Because $200 seems "quite affordable" for a smart phone that can do pretty
much anything and everything. And I never suggested not having a cell phone.

------
brudgers
I suspect Amazon is in the space for the long haul and the Fire Phone is an
open beta. They got phones out into the world; they found out to whom their
brand on a phone is appealing (0.2% of mobile use is still a lot of people in
terms of raw numbers); Amazon is able to collect live data on real use; and
they can correlate all of this against the Kindle and Fire and their sales of
physical goods.

To put it another way, they couldn't get this data any other way. It's not
dissimilar to Microsoft and the Pre - real field testing is expensive but the
only realistic way to come up with a long term strategy. And like Microsoft
mobile phones are an important space for Amazon, but not necessarily core
critical.

Apple doesn't have warehouses full of shoes and appliance parts and used books
and neither does Google.
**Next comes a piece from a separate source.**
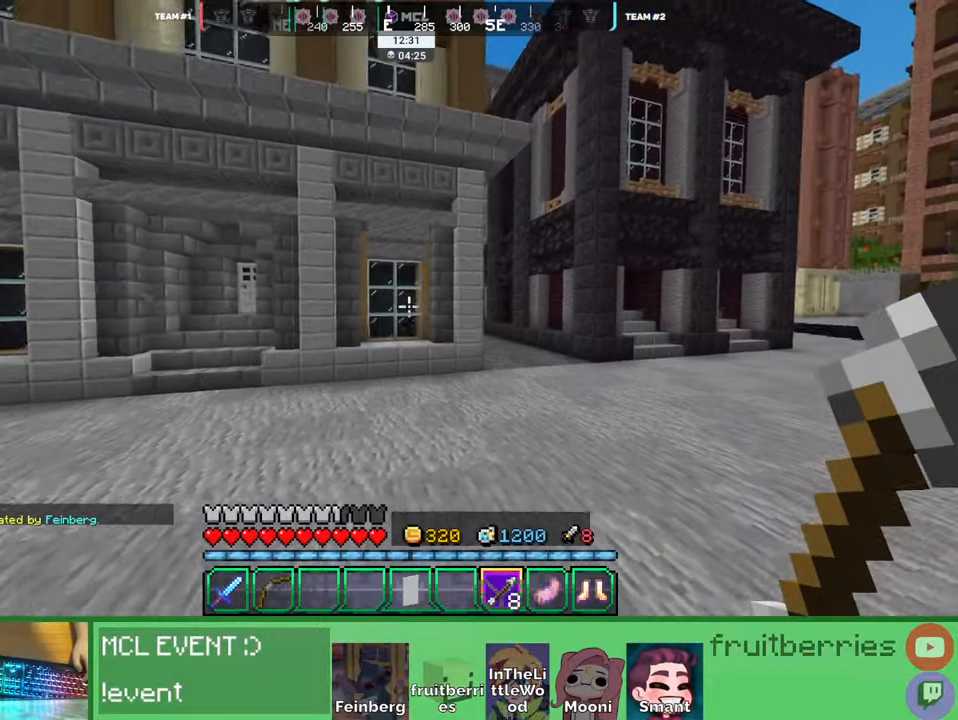
{"keys": ["d", "w"], "mouse": [], "events": [[50, "space", "down"], [433, "space", "up"]]}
Amazon's core is selling things that aren't on the
cloud.

------
grandalf
In case anyone at Amazon is reading: I own a Kindle Fire and the only thing I
don't love about is the nav. I wish I could turn off the carousel style nav
and just use a normal tablet/phone style nav with icons.

Not sure if the phone has that UI but if so it would be a reason I would not
consider buying one.

(It's possible that with some UX improvements the core idea would work, the
problem is that it doesn't work now).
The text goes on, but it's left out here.